Israel was established to provide a haven for Jews from persecution in many countries, in a land they had lived in for 3000 years. The Holocaust was a fresh and frightening reality. Jewish refugees created a functioning and tolerant democracy – which now has an Arab population of more than 20 per cent or 1.6 million – with full employment, sophisticated healthcare and social services. There are no refugees in Israel despite the country absorbing millions of Ethiopians and Russians who escaped persecution in their homelands.

So it was with great sorrow I read the article by former Israeli Tamar Louisson (June 7), which claimed Israel’s arrogance was like a cancer rotting its society.

Like her parents, mine were also refugees. My father was the only person from his large family to survive the Holocaust and my mother was one of 700,000 Jews forced to flee Arab nations who found a welcome new home in Isr​ael.

From the safety of her Wellington home, and almost 40 years since she left, Tamar Louisson has bought into the myth of “occupation”. In the past 70 years there have been constant attacks on Israelis by Arabs – from Gaza, Lebanon, from Saddam Hussein’s Iraq and from the West Bank. Indeed, they have been slaughtering Jews since 1921.

Israel returned Gaza in 2005 and was rewarded by continuing rocket attacks on nearby Israeli towns and cities. There are no Israelis in Gaza and no occupation. These attacks continue today. Despite millions of dollars from the United States and United Nations pouring into Gaza, this money has been used for rockets and military tunnels – not the food or housing the Palestinians so desperately need.

The outcome of 2005 wasn’t a new phenomenon. Israel entered into the 1993 Oslo Accords with great hopes – only to have them dashed three years later when the agreement collapsed after

Israelis were slaughtered in brutal suicide bombings. There have been several substantial offers of peace with the Palestinians. Offers to return up to 97 per cent of the West Bank after the Camp David talks in 2000 and of land swaps by Ehud Olmert in 2008 were either turned down or answered with violence.

Make no mistake – any Palestinian leader who makes peace with Israel will be killed by his own people within days or weeks. Egypt’s Sadat did not survive his peace agreement with Israel.

In 1948 when Israel became a new nation, 100,000 Palestinians in the West Bank were offered Israeli citizenship. But after being persuaded by neighbouring Arab states that Israel was to be destroyed, only 30,000 accepted. These people and their families are now well integrated in one of the only economically reliable and democratically functioning states in the region.

A Palestinian state exists today. It has a parliament in Ramallah, its own police and security forces, and a huge palace for President Abbas; whose term expired in 2009 yet there has been no elections since. Palestinian leaders since Arafat have diverted millions of dollars intended for their people to their own Swiss bank accounts.

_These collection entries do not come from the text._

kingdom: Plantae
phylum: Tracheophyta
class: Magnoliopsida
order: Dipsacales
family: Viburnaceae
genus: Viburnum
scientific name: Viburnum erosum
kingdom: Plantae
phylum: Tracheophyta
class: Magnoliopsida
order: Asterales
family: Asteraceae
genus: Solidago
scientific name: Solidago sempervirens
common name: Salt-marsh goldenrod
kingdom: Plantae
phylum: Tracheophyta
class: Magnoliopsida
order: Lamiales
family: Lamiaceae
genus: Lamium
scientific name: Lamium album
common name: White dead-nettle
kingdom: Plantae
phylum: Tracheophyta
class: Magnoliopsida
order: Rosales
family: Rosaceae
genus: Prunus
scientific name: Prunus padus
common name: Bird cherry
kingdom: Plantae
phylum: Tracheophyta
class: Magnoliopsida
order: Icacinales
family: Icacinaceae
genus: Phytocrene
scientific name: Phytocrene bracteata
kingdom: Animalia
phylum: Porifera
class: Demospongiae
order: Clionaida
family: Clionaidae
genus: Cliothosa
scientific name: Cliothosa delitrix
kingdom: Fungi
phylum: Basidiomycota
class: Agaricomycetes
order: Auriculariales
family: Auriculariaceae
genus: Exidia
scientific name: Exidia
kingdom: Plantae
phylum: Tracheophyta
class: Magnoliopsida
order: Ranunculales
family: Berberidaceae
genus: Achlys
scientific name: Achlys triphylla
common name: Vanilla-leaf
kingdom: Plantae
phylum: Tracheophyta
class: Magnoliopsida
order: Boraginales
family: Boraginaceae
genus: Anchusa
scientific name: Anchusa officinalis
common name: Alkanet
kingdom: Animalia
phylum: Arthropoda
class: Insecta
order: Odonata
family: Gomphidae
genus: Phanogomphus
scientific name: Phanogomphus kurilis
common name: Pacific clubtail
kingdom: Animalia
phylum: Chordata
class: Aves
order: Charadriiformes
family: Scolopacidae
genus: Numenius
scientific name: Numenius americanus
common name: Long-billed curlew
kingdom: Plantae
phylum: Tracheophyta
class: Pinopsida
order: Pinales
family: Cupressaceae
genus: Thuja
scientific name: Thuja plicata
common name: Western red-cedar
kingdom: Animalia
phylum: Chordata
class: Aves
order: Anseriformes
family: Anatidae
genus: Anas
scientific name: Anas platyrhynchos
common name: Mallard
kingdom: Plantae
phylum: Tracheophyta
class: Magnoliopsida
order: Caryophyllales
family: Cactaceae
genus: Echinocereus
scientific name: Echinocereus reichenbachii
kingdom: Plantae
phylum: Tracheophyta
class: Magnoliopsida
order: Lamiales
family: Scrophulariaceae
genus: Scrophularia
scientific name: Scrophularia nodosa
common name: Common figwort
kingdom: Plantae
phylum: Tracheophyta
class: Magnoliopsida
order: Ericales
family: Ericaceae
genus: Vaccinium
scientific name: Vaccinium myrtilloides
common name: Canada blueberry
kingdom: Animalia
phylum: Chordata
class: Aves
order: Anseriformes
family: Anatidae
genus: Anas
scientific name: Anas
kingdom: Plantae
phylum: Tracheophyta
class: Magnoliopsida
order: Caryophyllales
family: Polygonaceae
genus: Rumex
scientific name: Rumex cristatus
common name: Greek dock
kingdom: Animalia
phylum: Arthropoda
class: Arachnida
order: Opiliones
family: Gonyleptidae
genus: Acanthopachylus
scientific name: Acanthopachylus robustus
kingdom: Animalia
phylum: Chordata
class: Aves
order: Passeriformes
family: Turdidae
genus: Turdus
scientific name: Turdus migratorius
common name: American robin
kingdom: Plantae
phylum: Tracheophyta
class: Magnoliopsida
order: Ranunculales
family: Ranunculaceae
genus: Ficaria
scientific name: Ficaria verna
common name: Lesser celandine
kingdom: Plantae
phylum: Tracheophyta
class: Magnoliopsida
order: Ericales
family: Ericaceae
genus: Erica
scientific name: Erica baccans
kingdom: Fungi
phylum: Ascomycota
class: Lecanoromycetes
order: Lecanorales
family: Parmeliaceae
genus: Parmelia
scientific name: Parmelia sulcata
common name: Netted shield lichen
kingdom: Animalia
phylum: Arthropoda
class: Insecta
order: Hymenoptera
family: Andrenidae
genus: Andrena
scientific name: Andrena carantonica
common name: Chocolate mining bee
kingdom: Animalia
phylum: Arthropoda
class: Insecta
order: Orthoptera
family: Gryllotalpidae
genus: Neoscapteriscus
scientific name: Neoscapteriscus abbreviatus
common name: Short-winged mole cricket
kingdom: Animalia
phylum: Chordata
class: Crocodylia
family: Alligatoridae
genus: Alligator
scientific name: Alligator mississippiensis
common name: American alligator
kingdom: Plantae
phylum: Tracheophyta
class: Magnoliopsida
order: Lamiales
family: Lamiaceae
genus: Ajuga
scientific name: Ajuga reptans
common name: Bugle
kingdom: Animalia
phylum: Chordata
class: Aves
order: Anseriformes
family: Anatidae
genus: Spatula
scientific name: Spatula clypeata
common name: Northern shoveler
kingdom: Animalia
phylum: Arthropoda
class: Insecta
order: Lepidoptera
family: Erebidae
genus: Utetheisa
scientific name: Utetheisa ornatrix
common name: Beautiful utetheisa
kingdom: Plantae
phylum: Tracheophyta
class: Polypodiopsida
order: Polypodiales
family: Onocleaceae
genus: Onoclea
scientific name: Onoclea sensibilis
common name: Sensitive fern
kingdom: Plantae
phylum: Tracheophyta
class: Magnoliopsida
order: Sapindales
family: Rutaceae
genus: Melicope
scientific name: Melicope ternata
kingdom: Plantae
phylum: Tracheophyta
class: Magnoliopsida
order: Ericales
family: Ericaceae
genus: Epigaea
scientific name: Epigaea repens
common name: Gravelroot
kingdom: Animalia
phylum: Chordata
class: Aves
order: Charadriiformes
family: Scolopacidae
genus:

Recent polls show 70 per cent of Israelis want a two-state solution. But how can they believe this is possible when Hamas and significant parts of the Palestinian Authority regularly state their mission is to destroy Israel? Can Tamar Louisson be confident that a new Palestinian state will not be another Syria, where 500,000 have been killed, or Yemen, where more than 200,000 are dead, or a completely failed state like Libya?

Today the major settlement blocks occupy only 2 per cent of the West Bank.  It is said that when the Palestinians want to have a Palestinian state more than they want to destroy the Jewish State, when they value life more than death, then maybe there will be peace.

* Shifra Horn lives in Jerusalem and New Zealand. She is a writer, journalist, lecturer and has worked with persecuted Jewish communities in several countries, including Portugal and Ethiopia. Her award-winning novels have been translated into many languages.